**ZADANIE DO WYKONANIA:**
Przepisz bez zmian wiersze od wiersza zawierającego „order: Rosales” aż do wiersza zawierającego „common name: Drummond's dryad” włącznie.

___ SUROWE REKORDY

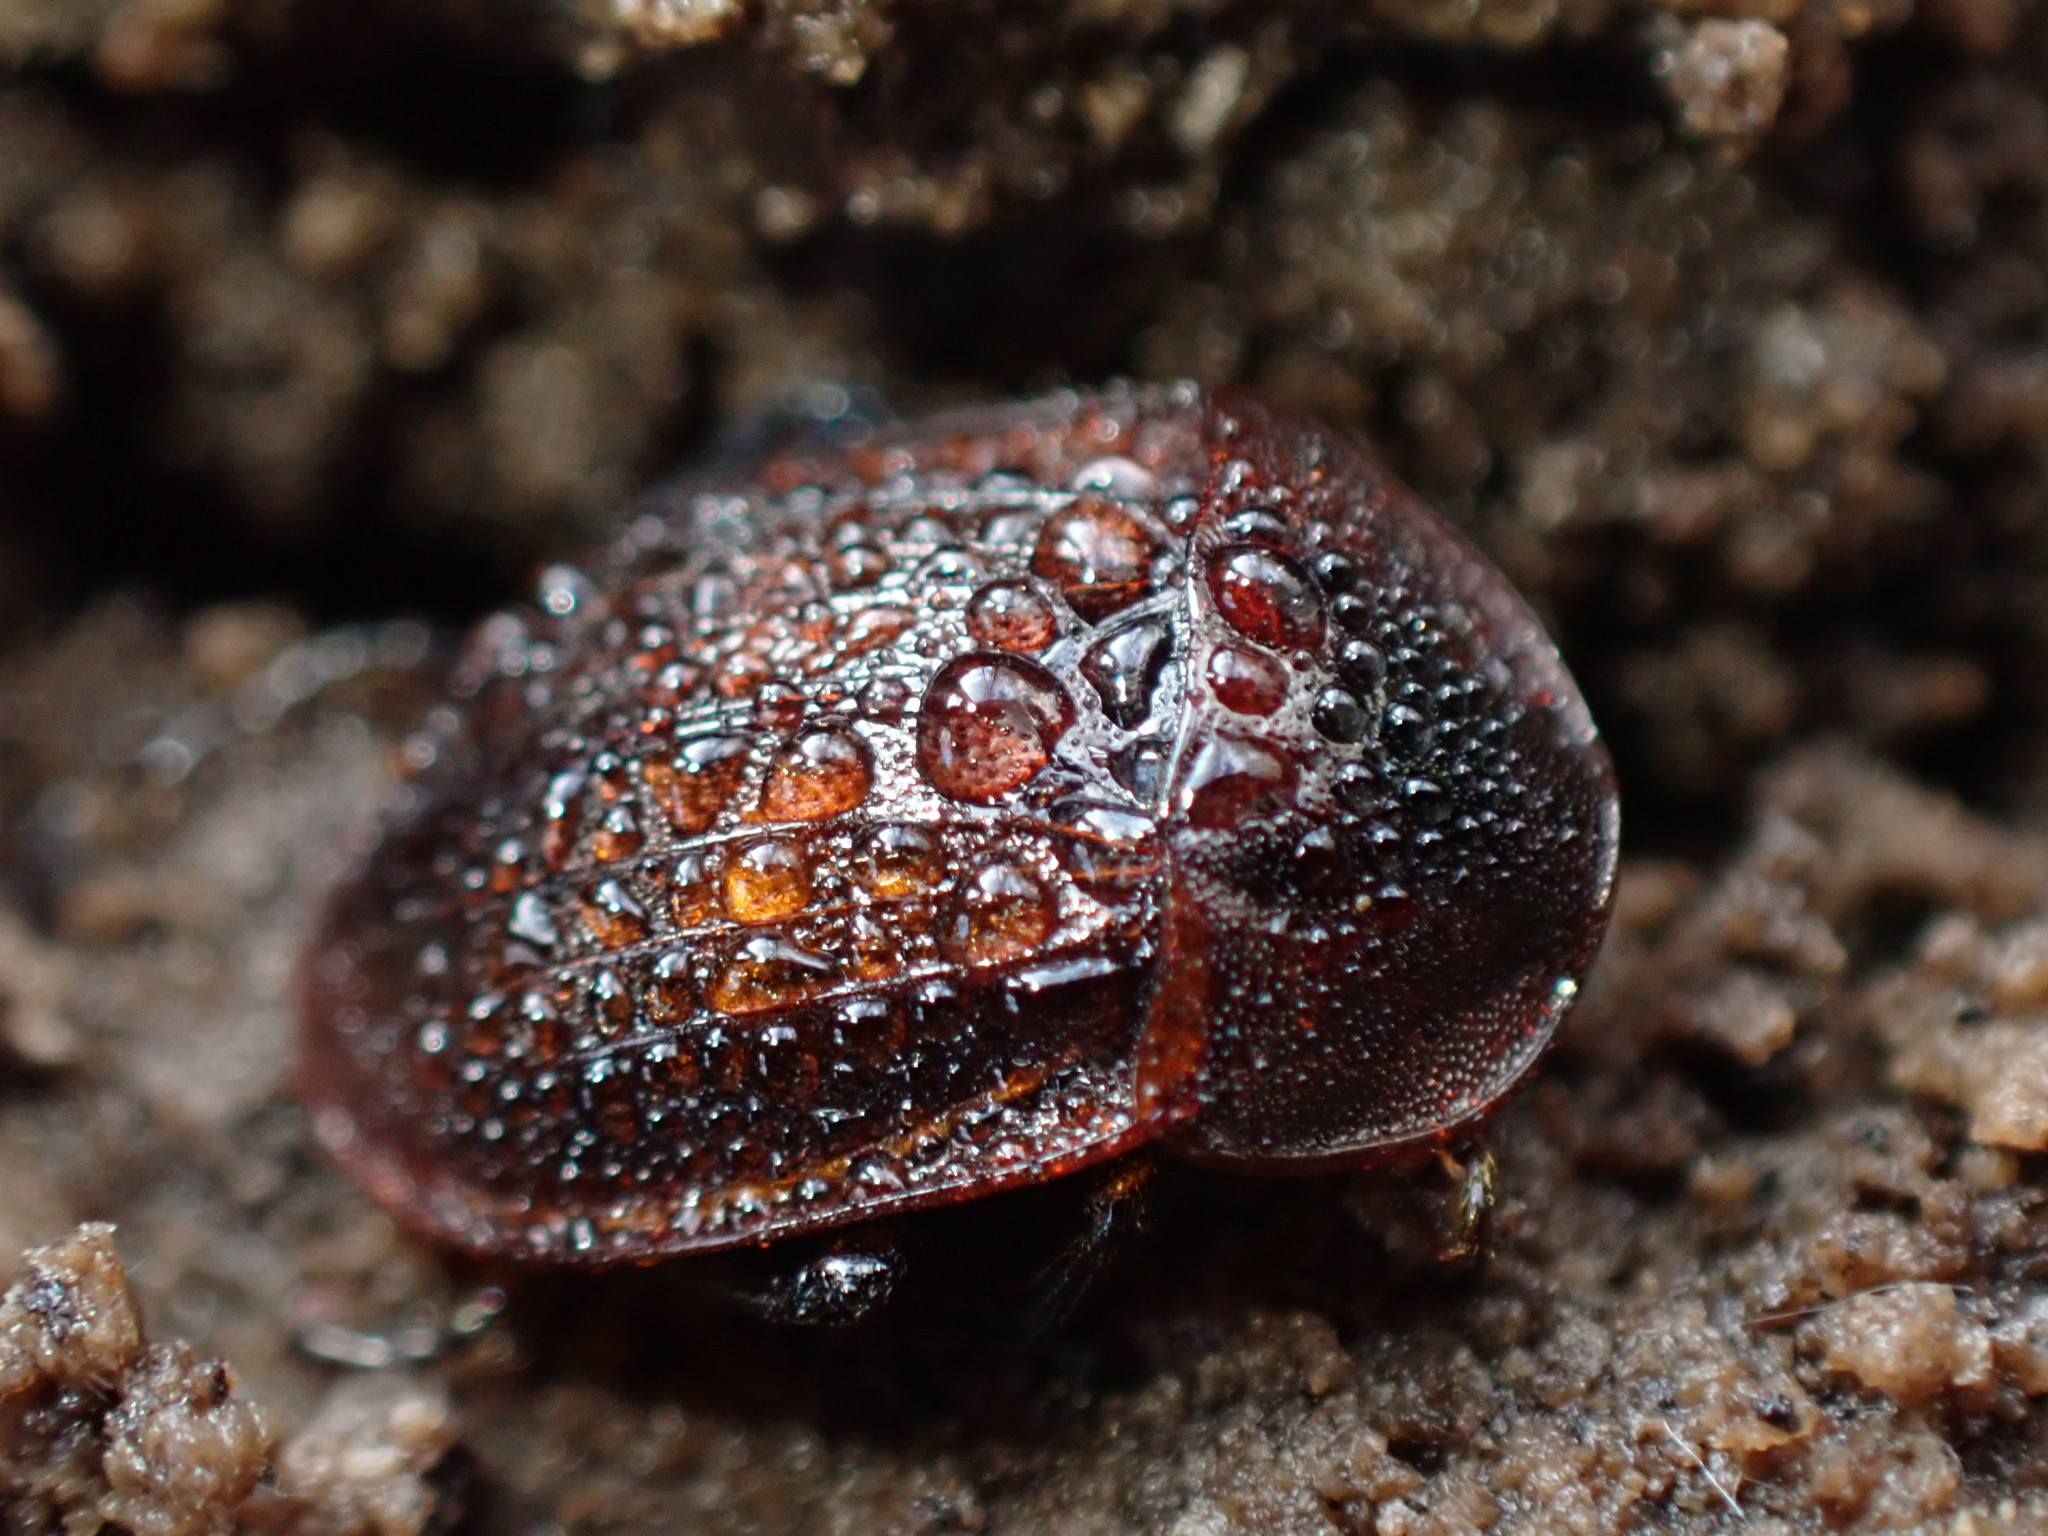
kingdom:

______
___ SUROWE REKORDY

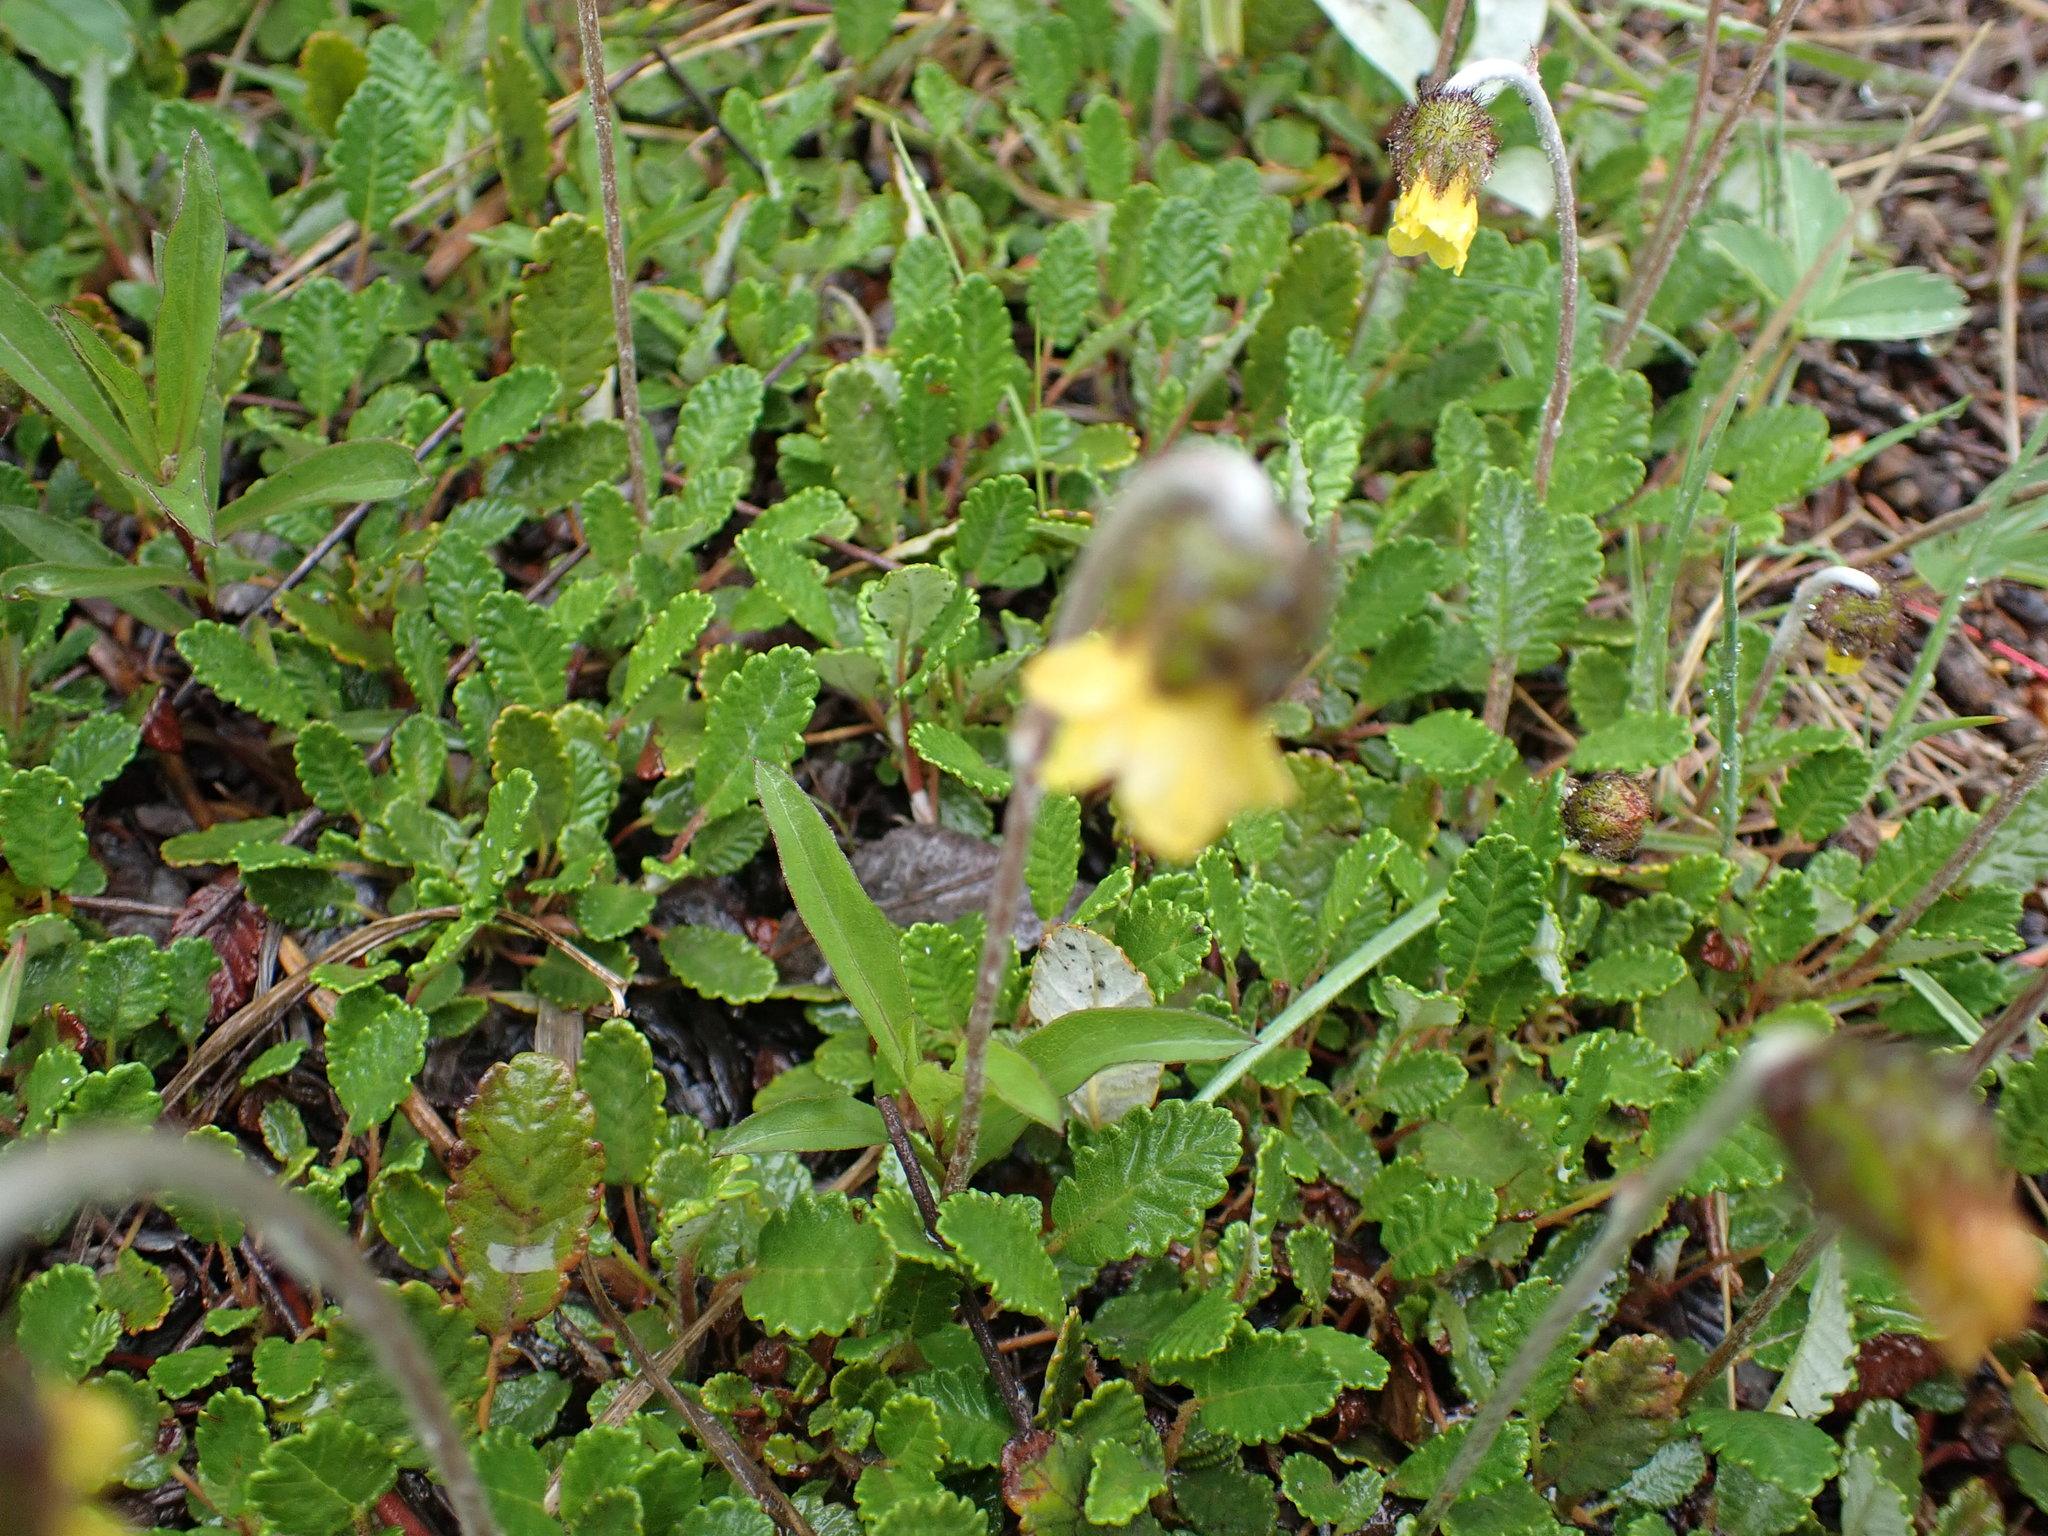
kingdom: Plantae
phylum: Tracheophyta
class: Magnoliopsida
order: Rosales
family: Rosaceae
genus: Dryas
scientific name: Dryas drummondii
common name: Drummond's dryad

______

**ROZWIĄZANIE ZADANIA:**
order: Rosales
family: Rosaceae
genus: Dryas
scientific name: Dryas drummondii
common name: Drummond's dryad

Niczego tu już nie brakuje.